===== MATERIAL SHOWN
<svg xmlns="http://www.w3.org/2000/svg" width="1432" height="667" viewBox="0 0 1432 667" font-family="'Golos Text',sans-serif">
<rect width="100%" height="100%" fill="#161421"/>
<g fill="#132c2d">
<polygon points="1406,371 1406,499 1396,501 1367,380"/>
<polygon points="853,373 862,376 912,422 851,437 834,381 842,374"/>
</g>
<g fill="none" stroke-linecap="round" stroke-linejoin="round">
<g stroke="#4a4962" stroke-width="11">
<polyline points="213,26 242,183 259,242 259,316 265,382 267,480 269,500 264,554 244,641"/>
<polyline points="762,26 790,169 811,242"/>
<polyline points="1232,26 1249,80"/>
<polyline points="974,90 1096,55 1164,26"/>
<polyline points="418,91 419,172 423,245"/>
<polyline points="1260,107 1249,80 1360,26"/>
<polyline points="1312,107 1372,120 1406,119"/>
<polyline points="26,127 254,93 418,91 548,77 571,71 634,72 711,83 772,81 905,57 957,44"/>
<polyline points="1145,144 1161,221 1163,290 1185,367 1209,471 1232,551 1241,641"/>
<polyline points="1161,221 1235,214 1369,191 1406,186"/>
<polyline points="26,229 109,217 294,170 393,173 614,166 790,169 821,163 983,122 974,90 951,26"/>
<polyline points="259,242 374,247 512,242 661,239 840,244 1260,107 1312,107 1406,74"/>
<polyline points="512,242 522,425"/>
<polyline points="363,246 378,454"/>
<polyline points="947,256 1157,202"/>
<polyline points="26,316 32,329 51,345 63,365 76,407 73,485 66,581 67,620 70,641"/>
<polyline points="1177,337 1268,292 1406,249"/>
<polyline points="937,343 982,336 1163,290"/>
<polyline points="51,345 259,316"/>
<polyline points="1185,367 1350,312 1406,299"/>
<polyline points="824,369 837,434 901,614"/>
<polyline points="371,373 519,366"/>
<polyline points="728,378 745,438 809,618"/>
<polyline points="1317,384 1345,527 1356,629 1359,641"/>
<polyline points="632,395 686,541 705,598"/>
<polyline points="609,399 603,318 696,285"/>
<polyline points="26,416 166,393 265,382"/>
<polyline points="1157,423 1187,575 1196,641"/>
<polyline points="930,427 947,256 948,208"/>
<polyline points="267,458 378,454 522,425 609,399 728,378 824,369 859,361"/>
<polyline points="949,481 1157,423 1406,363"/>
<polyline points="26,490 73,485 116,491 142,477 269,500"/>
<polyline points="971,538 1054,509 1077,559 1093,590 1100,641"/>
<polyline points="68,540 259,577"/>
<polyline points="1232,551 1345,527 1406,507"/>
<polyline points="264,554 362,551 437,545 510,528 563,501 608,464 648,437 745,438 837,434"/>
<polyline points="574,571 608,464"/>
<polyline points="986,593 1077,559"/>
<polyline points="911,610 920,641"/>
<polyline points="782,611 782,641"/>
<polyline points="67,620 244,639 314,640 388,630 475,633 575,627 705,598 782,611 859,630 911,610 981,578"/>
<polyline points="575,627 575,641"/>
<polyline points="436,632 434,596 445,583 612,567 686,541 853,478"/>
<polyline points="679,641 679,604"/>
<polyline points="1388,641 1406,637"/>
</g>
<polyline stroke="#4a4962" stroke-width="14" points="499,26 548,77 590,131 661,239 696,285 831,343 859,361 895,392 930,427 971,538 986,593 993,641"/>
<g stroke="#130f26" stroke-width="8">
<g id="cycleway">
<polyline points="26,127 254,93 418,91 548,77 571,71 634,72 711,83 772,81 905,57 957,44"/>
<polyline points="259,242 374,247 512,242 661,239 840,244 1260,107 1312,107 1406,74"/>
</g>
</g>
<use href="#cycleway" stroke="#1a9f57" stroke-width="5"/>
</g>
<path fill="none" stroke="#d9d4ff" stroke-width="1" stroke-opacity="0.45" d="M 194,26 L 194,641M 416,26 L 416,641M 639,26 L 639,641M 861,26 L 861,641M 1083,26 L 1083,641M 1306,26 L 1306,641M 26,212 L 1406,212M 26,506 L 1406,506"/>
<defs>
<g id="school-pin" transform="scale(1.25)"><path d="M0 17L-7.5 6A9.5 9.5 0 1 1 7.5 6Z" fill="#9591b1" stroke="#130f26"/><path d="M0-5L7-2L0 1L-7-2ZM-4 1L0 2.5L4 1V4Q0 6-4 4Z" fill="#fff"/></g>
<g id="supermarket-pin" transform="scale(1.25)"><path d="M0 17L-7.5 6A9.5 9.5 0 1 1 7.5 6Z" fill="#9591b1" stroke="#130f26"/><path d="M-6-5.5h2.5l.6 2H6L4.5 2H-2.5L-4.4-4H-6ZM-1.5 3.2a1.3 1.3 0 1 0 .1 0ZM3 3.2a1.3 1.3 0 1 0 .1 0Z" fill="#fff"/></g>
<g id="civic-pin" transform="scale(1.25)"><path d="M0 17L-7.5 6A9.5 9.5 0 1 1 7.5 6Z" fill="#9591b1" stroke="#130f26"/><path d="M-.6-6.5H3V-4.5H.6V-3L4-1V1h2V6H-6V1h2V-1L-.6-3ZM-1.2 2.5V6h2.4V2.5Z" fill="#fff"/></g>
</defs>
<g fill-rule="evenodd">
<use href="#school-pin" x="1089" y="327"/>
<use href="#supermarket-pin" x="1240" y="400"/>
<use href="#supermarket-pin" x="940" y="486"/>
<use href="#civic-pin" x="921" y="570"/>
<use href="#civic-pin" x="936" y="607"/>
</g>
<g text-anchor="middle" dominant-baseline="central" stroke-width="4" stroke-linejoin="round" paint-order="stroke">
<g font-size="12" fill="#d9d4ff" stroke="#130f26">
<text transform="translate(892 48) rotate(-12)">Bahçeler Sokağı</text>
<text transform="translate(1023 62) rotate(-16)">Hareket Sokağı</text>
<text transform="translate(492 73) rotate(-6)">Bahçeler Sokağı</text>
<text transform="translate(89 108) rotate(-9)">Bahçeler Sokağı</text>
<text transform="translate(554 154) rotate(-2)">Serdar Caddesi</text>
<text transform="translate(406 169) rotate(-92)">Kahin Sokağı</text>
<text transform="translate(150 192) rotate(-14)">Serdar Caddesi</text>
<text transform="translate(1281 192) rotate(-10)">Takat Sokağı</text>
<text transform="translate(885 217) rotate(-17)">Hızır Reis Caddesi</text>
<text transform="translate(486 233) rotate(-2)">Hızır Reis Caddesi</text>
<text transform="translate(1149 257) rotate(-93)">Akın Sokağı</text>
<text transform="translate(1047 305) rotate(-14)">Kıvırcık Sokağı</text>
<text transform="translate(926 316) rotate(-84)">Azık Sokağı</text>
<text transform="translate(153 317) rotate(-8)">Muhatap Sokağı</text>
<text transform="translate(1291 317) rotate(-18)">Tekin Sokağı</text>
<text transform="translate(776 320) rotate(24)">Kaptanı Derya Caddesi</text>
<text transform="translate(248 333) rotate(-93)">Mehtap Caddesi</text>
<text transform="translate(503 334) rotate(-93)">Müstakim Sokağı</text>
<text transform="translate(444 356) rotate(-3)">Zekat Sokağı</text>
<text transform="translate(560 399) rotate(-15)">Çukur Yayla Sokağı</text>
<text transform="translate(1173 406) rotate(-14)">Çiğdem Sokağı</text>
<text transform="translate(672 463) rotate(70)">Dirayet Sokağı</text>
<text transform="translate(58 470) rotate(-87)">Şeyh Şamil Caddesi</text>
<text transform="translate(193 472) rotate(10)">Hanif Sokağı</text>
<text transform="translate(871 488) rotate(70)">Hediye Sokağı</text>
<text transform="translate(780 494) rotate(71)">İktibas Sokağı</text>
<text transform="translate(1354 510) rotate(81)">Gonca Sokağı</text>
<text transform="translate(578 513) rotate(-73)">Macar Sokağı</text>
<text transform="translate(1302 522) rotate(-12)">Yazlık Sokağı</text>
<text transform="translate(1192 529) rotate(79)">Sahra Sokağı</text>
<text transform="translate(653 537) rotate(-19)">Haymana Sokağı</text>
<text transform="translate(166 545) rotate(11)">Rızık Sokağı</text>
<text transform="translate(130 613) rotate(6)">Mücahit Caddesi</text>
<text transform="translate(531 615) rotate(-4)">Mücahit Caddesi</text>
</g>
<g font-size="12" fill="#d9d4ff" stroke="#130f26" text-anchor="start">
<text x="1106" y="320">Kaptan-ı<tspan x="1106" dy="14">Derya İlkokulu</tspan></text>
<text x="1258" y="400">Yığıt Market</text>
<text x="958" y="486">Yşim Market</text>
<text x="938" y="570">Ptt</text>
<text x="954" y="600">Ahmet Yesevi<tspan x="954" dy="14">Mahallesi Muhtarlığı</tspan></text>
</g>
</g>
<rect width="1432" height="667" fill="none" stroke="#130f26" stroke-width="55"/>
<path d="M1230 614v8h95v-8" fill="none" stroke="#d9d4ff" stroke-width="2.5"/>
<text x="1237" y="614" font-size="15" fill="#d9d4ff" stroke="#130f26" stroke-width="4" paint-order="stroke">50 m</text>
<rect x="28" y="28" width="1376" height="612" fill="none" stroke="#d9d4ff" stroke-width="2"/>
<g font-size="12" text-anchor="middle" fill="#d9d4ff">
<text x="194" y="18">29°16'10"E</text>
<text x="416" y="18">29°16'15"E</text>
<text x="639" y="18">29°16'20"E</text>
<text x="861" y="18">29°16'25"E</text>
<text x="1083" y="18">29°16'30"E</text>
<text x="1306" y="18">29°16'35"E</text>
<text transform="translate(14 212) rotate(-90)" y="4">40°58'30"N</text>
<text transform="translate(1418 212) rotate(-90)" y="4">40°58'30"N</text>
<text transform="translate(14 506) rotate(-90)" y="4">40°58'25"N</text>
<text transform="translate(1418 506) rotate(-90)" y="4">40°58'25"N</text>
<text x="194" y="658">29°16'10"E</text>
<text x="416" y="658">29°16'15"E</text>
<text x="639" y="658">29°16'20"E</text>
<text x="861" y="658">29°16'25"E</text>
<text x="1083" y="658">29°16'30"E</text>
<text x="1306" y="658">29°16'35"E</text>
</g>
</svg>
==========
Find the string "linejoin" in the listing and copy every line in which it occurs.

#### [ANSWER SPACE]
<g fill="none" stroke-linecap="round" stroke-linejoin="round">
<g text-anchor="middle" dominant-baseline="central" stroke-width="4" stroke-linejoin="round" paint-order="stroke">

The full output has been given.